Had we met Lincoln in his Springfield law office during the 1850s, we would have looked on a man in his forties, dressed well enough in a plain linen suit and boots. His feet were so large—size fourteen—that he had to have his boots specially made. He weighed 180 pounds and stood six feet four inches, an extraordinary height for those days, and it was all in his legs. When he was sitting, he was no taller than an average man; but when he stood, he kept rising until he towered over his friends as though he were standing on stilts. And he loomed taller still when he put on his stovepipe hat.

Parts of him did not seem to fit. His head appeared too small for his height, and his chest was narrow and thin in contrast to his long arms and legs, his huge hands and feet. His black hair was so coarse and unruly that it “lay floating where the fingers or the wind left it,” Herndon said.

(Transcribed page text)

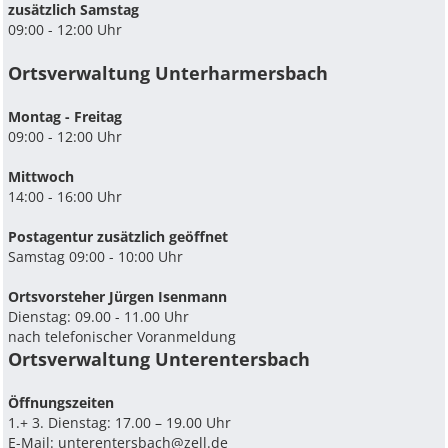
zusätzlich Samstag
09:00 - 12:00 Uhr
Ortsverwaltung Unterharmersbach
Montag - Freitag
09:00 - 12:00 Uhr
Mittwoch
14:00 - 16:00 Uhr
Postagentur zusätzlich geöffnet
Samstag 09:00 - 10:00 Uhr
Ortsvorsteher Jürgen Isenmann
Dienstag: 09.00 - 11.00 Uhr
nach telefonischer Voranmeldung
Ortsverwaltung Unterentersbach
Ö­ffnungszeiten
1.+ 3. Dienstag: 17.00 – 19.00 Uhr
E-Mail:
unterentersbach@zell.de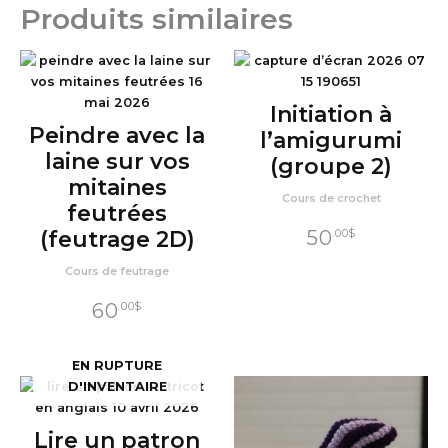
Produits similaires
Initiation à
Peindre avec la
l’amigurumi
laine sur vos
(groupe 2)
mitaines
Cours de crochet
feutrées
50
(feutrage 2D)
.00
$
Cours de feutrage
60
.00
$
EN RUPTURE
D'INVENTAIRE
Lire un patron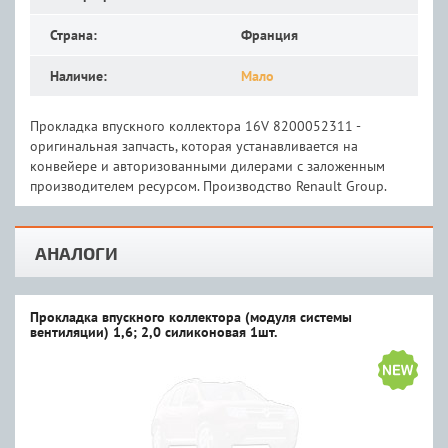
Страна:
Франция
Наличие:
Мало
Прокладка впускного коллектора 16V 8200052311 -
оригинальная запчасть, которая устанавливается на
конвейере и авторизованными дилерами с заложенным
производителем ресурсом. Производство Renault Group.
АНАЛОГИ
Прокладка впускного коллектора (модуля системы
вентиляции) 1,6; 2,0 силиконовая 1шт.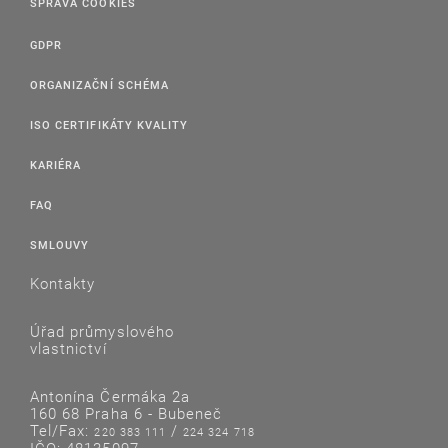
SPRÁVA COOKIES
GDPR
ORGANIZAČNÍ SCHÉMA
ISO CERTIFIKÁTY KVALITY
KARIÉRA
FAQ
SMLOUVY
Kontakty
Úřad průmyslového
vlastnictví
Antonína Čermáka 2a
160 68 Praha 6 - Bubeneč
Tel/Fax:
/
220 383 111
224 324 718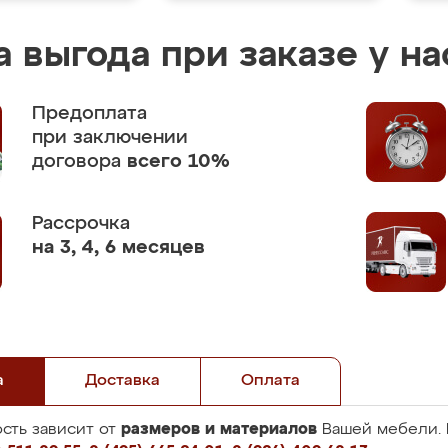
 выгода при заказе у на
Предоплата
при заключении
договора
всего 10%
Рассрочка
на 3, 4, 6 месяцев
а
Доставка
Оплата
размеров и материалов
сть зависит от
Вашей мебели. 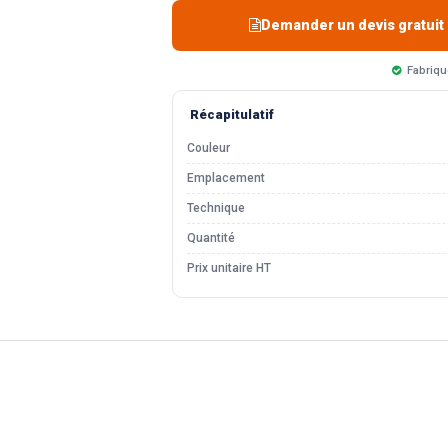
Demander un devis gratuit
Fabriqu
Récapitulatif
Couleur
Emplacement
Technique
Quantité
Prix unitaire HT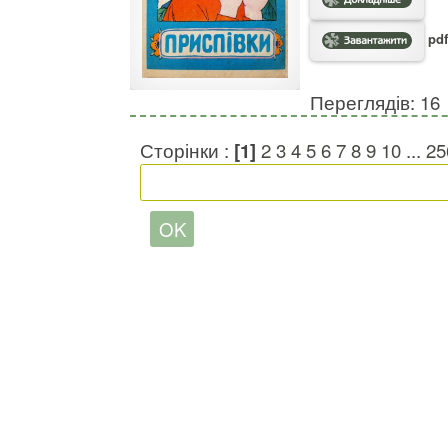
pdf
Переглядів: 16
Сторінки :
[1]
2
3
4
5
6
7
8
9
10
...
25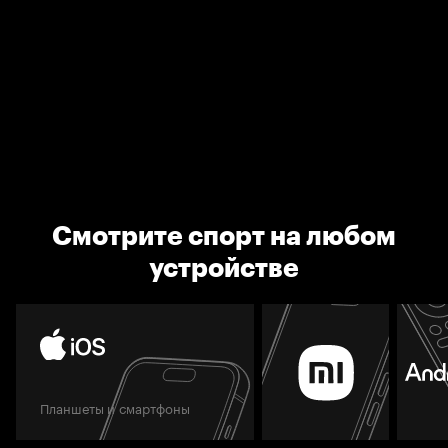
Смотрите спорт на любом
устройстве
Планшеты и смартфоны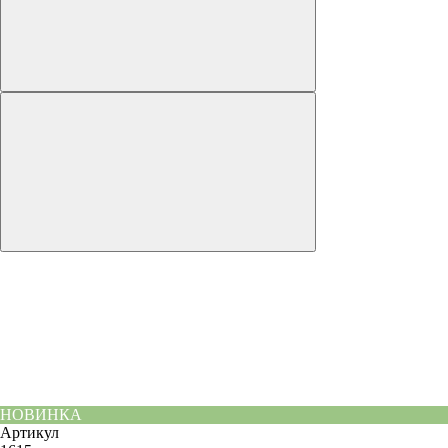
НОВИНКА
Артикул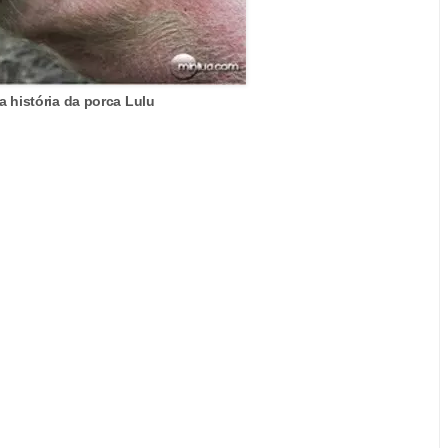
 história da porca Lulu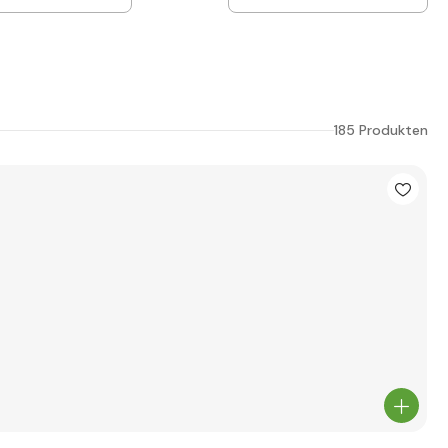
185 Produkten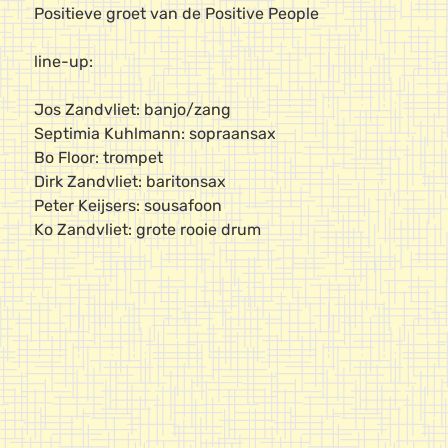
Positieve groet van de Positive People
line-up:
Jos Zandvliet: banjo/zang
Septimia Kuhlmann: sopraansax
Bo Floor: trompet
Dirk Zandvliet: baritonsax
Peter Keijsers: sousafoon
Ko Zandvliet: grote rooie drum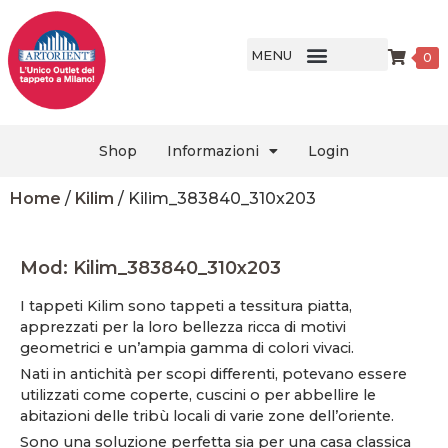
MENU
0
Shop
Informazioni
Login
Home
/
Kilim
/ Kilim_383840_310x203
Mod: Kilim_383840_310x203
I tappeti Kilim sono tappeti a tessitura piatta,
apprezzati per la loro bellezza ricca di motivi
geometrici e un’ampia gamma di colori vivaci.
Nati in antichità per scopi differenti, potevano essere
utilizzati come coperte, cuscini o per abbellire le
abitazioni delle tribù locali di varie zone dell’oriente.
Sono una soluzione perfetta sia per una casa classica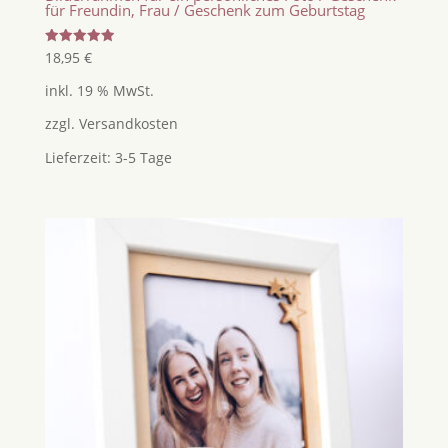
für Freundin, Frau / Geschenk zum Geburtstag
Bewertet
18,95
€
mit
5.00
inkl. 19 % MwSt.
von 5
zzgl.
Versandkosten
Lieferzeit:
3-5 Tage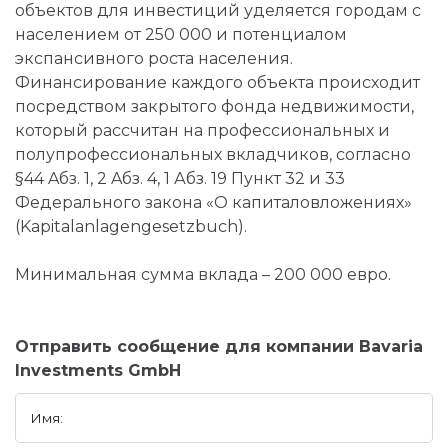
объектов для инвестиций уделяется городам с
населением от 250 000 и потенциалом
экспансивного роста населения.
Финансирование каждого объекта происходит
посредством закрытого фонда недвижимости,
который рассчитан на профессиональных и
полупрофессиональных вкладчиков, согласно
§44 Aбз. 1, 2 Aбз. 4, 1 Абз. 19 Пункт 32 и 33
Федерального закона «О капиталовложениях»
(Kapitalanlagengesetzbuch).
Минимальная сумма вклада – 200 000 евро.
Отправить сообщение для компании Bavaria
Investments GmbH
Имя: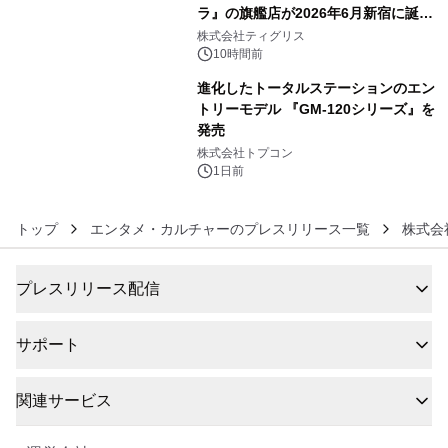
ラ』の旗艦店が2026年6月新宿に誕
5
生 バカルディ ジャパンと連携した
株式会社ティグリス
没入型バー「BAR Arca」
10時間前
進化したトータルステーションのエン
トリーモデル 『GM-120シリーズ』を
発売
6
株式会社トプコン
1日前
トップ
エンタメ・カルチャーのプレスリリース一覧
株式会
プレスリリース配信
サポート
関連サービス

# WHAT TO WORK ON
• A. In the description of Lincoln's appearance, how much did he weigh?
• B. Proceed with the description of Lincoln's appearance, starting after its last sentence.

# ACTIVITY ANSWERS
• A. 180 pounds.

• B.
His gray eyes sparkled as he said “howdy” and shook hands with both of his. His hands were bony and rough—the hands of a man who had known hard physical toil in his youth. He had a dark leathery complexion, with a mole on his right cheek; large ears; and a scrawny neck with a conspicuous Adam's apple. His neck was too thin to fill the collar of his dress shirt, even when it was pulled tight with a black cravat.

We might have thought his face much more subtle and complex than his photographs reveal. “I have never seen a picture of him that does anything like justice to the original,” said a young journalist. “He is a much better looking man than any of the pictures represent.” A young southern woman agreed. “His face is certainly ugly, but not repulsive,” she said; “on the contrary, the good humor, generosity and intellect beaming from it, make the eye love to linger there until you almost find him good-looking.”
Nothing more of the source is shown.